Your task
Write out all of the data without omission, exactly as shown.

══ Data under study ══

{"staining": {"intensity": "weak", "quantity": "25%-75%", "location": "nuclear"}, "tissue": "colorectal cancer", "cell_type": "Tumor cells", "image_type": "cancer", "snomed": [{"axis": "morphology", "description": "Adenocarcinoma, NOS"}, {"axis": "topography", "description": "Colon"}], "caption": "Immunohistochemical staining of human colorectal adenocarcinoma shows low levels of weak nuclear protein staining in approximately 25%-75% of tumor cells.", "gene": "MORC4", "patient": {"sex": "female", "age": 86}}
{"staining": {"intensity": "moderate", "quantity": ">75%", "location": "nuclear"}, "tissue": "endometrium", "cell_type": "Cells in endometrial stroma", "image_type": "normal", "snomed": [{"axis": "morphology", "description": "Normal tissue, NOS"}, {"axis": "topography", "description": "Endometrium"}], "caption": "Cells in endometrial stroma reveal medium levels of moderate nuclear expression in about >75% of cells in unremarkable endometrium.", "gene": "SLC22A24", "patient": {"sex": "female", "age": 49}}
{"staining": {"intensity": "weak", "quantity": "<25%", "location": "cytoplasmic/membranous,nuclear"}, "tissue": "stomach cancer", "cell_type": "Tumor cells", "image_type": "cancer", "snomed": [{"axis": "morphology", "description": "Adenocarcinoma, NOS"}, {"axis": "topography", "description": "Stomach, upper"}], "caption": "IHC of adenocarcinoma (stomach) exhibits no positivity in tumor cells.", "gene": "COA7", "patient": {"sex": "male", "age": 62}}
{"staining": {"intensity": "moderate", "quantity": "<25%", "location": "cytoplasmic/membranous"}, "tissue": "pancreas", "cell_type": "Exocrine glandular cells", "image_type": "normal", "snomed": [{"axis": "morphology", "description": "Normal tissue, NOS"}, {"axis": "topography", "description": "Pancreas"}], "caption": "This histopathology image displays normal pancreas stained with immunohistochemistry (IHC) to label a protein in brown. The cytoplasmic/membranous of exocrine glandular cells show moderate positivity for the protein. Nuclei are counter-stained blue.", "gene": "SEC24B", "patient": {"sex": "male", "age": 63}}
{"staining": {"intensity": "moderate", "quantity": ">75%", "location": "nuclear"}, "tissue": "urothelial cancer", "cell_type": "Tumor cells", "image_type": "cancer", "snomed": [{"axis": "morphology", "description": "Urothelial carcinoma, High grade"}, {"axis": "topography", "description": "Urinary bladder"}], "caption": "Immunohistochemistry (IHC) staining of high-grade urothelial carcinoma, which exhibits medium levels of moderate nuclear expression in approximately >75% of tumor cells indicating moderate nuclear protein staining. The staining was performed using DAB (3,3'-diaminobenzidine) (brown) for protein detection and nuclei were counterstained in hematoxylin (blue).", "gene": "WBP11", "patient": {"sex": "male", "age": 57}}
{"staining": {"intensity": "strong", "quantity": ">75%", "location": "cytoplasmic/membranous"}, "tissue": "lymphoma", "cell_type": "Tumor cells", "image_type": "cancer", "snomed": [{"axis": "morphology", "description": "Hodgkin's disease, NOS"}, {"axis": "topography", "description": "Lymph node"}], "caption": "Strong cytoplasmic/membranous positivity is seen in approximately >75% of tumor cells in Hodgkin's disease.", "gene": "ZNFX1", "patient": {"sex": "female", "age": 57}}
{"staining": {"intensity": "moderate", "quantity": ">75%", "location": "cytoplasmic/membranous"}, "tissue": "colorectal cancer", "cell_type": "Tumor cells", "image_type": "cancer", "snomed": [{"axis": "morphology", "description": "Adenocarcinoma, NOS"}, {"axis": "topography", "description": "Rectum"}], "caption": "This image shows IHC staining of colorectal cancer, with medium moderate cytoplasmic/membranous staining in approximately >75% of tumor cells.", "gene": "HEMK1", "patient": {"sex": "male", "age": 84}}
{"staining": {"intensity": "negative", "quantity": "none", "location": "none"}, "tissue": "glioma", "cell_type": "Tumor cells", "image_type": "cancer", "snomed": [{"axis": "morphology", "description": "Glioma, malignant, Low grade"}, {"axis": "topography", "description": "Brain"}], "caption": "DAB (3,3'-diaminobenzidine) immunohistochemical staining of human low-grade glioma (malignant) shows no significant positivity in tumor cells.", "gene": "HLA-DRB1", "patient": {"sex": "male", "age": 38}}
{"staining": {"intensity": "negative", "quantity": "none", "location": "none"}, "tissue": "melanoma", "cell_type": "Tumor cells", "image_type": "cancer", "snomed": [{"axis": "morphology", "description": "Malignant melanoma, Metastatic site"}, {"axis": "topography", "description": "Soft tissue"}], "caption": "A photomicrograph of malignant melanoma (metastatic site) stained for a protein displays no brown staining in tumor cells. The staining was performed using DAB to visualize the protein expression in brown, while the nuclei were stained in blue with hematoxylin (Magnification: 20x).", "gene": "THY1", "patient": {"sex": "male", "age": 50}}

═══

Solution for this problem
{"staining": {"intensity": "weak", "quantity": "25%-75%", "location": "nuclear"}, "tissue": "colorectal cancer", "cell_type": "Tumor cells", "image_type": "cancer", "snomed": [{"axis": "morphology", "description": "Adenocarcinoma, NOS"}, {"axis": "topography", "description": "Colon"}], "caption": "Immunohistochemical staining of human colorectal adenocarcinoma shows low levels of weak nuclear protein staining in approximately 25%-75% of tumor cells.", "gene": "MORC4", "patient": {"sex": "female", "age": 86}}
{"staining": {"intensity": "moderate", "quantity": ">75%", "location": "nuclear"}, "tissue": "endometrium", "cell_type": "Cells in endometrial stroma", "image_type": "normal", "snomed": [{"axis": "morphology", "description": "Normal tissue, NOS"}, {"axis": "topography", "description": "Endometrium"}], "caption": "Cells in endometrial stroma reveal medium levels of moderate nuclear expression in about >75% of cells in unremarkable endometrium.", "gene": "SLC22A24", "patient": {"sex": "female", "age": 49}}
{"staining": {"intensity": "weak", "quantity": "<25%", "location": "cytoplasmic/membranous,nuclear"}, "tissue": "stomach cancer", "cell_type": "Tumor cells", "image_type": "cancer", "snomed": [{"axis": "morphology", "description": "Adenocarcinoma, NOS"}, {"axis": "topography", "description": "Stomach, upper"}], "caption": "IHC of adenocarcinoma (stomach) exhibits no positivity in tumor cells.", "gene": "COA7", "patient": {"sex": "male", "age": 62}}
{"staining": {"intensity": "moderate", "quantity": "<25%", "location": "cytoplasmic/membranous"}, "tissue": "pancreas", "cell_type": "Exocrine glandular cells", "image_type": "normal", "snomed": [{"axis": "morphology", "description": "Normal tissue, NOS"}, {"axis": "topography", "description": "Pancreas"}], "caption": "This histopathology image displays normal pancreas stained with immunohistochemistry (IHC) to label a protein in brown. The cytoplasmic/membranous of exocrine glandular cells show moderate positivity for the protein. Nuclei are counter-stained blue.", "gene": "SEC24B", "patient": {"sex": "male", "age": 63}}
{"staining": {"intensity": "moderate", "quantity": ">75%", "location": "nuclear"}, "tissue": "urothelial cancer", "cell_type": "Tumor cells", "image_type": "cancer", "snomed": [{"axis": "morphology", "description": "Urothelial carcinoma, High grade"}, {"axis": "topography", "description": "Urinary bladder"}], "caption": "Immunohistochemistry (IHC) staining of high-grade urothelial carcinoma, which exhibits medium levels of moderate nuclear expression in approximately >75% of tumor cells indicating moderate nuclear protein staining. The staining was performed using DAB (3,3'-diaminobenzidine) (brown) for protein detection and nuclei were counterstained in hematoxylin (blue).", "gene": "WBP11", "patient": {"sex": "male", "age": 57}}
{"staining": {"intensity": "strong", "quantity": ">75%", "location": "cytoplasmic/membranous"}, "tissue": "lymphoma", "cell_type": "Tumor cells", "image_type": "cancer", "snomed": [{"axis": "morphology", "description": "Hodgkin's disease, NOS"}, {"axis": "topography", "description": "Lymph node"}], "caption": "Strong cytoplasmic/membranous positivity is seen in approximately >75% of tumor cells in Hodgkin's disease.", "gene": "ZNFX1", "patient": {"sex": "female", "age": 57}}
{"staining": {"intensity": "moderate", "quantity": ">75%", "location": "cytoplasmic/membranous"}, "tissue": "colorectal cancer", "cell_type": "Tumor cells", "image_type": "cancer", "snomed": [{"axis": "morphology", "description": "Adenocarcinoma, NOS"}, {"axis": "topography", "description": "Rectum"}], "caption": "This image shows IHC staining of colorectal cancer, with medium moderate cytoplasmic/membranous staining in approximately >75% of tumor cells.", "gene": "HEMK1", "patient": {"sex": "male", "age": 84}}
{"staining": {"intensity": "negative", "quantity": "none", "location": "none"}, "tissue": "glioma", "cell_type": "Tumor cells", "image_type": "cancer", "snomed": [{"axis": "morphology", "description": "Glioma, malignant, Low grade"}, {"axis": "topography", "description": "Brain"}], "caption": "DAB (3,3'-diaminobenzidine) immunohistochemical staining of human low-grade glioma (malignant) shows no significant positivity in tumor cells.", "gene": "HLA-DRB1", "patient": {"sex": "male", "age": 38}}
{"staining": {"intensity": "negative", "quantity": "none", "location": "none"}, "tissue": "melanoma", "cell_type": "Tumor cells", "image_type": "cancer", "snomed": [{"axis": "morphology", "description": "Malignant melanoma, Metastatic site"}, {"axis": "topography", "description": "Soft tissue"}], "caption": "A photomicrograph of malignant melanoma (metastatic site) stained for a protein displays no brown staining in tumor cells. The staining was performed using DAB to visualize the protein expression in brown, while the nuclei were stained in blue with hematoxylin (Magnification: 20x).", "gene": "THY1", "patient": {"sex": "male", "age": 50}}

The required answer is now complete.